Problem to work on: Count the lines in the material below that contain the string "Dana", with case counting. Give only the number.

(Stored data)
──────────

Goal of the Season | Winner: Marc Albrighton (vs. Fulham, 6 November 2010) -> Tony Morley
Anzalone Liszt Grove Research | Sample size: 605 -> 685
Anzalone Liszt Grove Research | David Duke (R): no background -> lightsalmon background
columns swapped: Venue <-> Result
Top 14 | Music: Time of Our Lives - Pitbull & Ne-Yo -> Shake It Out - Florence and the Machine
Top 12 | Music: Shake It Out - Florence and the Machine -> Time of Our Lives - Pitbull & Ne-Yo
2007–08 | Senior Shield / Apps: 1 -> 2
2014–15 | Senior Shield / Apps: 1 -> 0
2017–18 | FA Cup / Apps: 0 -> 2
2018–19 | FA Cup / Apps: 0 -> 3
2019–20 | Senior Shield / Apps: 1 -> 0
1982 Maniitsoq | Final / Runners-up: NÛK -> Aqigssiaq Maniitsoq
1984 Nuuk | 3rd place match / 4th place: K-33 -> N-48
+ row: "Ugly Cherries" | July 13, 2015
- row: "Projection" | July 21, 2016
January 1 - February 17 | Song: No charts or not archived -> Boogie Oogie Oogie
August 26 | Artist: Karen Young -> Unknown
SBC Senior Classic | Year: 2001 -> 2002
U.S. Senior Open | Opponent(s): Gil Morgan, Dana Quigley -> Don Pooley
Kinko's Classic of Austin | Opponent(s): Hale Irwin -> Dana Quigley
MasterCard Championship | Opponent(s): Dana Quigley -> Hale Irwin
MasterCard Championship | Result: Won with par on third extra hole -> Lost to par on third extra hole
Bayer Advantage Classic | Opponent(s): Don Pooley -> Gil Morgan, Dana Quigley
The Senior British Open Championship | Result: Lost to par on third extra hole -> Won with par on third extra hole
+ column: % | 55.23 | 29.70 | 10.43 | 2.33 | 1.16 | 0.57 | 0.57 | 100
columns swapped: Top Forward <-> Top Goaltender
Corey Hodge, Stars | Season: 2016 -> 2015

──────────

Task answer: 4